### To do
Reproduce the records below exactly, but only between the lines holding "When it comes" and "The annual 10-day", inclusive.

### Records shown
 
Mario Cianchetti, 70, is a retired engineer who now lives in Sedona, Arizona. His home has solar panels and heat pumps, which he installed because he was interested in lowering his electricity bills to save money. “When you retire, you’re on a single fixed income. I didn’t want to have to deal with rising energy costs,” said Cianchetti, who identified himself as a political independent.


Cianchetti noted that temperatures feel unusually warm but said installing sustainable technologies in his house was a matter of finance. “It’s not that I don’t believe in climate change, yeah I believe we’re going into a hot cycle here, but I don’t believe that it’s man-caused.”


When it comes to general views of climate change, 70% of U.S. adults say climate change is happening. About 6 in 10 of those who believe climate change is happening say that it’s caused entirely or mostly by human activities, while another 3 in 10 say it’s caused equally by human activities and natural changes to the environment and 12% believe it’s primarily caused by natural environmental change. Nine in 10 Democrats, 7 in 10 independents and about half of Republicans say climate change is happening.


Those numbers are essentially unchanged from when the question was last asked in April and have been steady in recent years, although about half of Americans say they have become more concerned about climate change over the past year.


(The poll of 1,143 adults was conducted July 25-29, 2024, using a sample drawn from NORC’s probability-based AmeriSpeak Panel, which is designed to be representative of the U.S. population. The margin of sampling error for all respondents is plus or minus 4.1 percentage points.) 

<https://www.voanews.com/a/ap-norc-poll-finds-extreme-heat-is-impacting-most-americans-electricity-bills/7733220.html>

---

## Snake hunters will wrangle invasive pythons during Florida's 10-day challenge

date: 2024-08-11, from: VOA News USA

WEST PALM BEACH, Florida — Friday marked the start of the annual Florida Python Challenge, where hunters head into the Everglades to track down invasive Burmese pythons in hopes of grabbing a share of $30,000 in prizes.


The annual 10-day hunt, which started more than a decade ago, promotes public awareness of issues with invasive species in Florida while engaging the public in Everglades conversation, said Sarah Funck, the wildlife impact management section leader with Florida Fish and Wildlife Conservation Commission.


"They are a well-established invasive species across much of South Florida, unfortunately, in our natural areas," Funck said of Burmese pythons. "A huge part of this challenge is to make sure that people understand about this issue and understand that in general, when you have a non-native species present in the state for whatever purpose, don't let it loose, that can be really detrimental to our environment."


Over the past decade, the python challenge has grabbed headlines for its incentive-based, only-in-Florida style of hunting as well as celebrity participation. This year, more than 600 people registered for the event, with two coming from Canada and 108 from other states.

---

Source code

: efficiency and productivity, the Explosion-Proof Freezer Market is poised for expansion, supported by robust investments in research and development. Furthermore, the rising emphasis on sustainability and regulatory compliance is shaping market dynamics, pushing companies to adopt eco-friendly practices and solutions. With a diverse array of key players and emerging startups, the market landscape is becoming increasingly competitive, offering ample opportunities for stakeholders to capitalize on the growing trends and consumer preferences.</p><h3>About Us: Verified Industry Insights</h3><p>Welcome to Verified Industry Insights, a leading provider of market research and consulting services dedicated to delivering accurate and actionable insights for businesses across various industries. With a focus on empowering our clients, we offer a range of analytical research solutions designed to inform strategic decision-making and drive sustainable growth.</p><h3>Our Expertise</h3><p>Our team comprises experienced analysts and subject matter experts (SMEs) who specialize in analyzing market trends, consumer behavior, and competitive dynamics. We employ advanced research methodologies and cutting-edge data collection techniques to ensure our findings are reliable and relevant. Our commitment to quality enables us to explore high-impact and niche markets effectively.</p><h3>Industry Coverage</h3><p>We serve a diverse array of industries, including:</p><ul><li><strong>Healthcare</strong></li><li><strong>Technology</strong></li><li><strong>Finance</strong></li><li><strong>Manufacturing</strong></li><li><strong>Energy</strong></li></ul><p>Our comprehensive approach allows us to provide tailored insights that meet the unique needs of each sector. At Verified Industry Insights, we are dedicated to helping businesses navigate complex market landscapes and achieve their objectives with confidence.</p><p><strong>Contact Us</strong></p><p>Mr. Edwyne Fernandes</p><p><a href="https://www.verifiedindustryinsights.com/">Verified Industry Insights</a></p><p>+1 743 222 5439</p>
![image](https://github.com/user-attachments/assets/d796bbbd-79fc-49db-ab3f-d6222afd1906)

### Written solution
When it comes to general views of climate change, 70% of U.S. adults say climate change is happening. About 6 in 10 of those who believe climate change is happening say that it’s caused entirely or mostly by human activities, while another 3 in 10 say it’s caused equally by human activities and natural changes to the environment and 12% believe it’s primarily caused by natural environmental change. Nine in 10 Democrats, 7 in 10 independents and about half of Republicans say climate change is happening.


Those numbers are essentially unchanged from when the question was last asked in April and have been steady in recent years, although about half of Americans say they have become more concerned about climate change over the past year.


(The poll of 1,143 adults was conducted July 25-29, 2024, using a sample drawn from NORC’s probability-based AmeriSpeak Panel, which is designed to be representative of the U.S. population. The margin of sampling error for all respondents is plus or minus 4.1 percentage points.) 

<https://www.voanews.com/a/ap-norc-poll-finds-extreme-heat-is-impacting-most-americans-electricity-bills/7733220.html>

---

## Snake hunters will wrangle invasive pythons during Florida's 10-day challenge

date: 2024-08-11, from: VOA News USA

WEST PALM BEACH, Florida — Friday marked the start of the annual Florida Python Challenge, where hunters head into the Everglades to track down invasive Burmese pythons in hopes of grabbing a share of $30,000 in prizes.


The annual 10-day hunt, which started more than a decade ago, promotes public awareness of issues with invasive species in Florida while engaging the public in Everglades conversation, said Sarah Funck, the wildlife impact management section leader with Florida Fish and Wildlife Conservation Commission.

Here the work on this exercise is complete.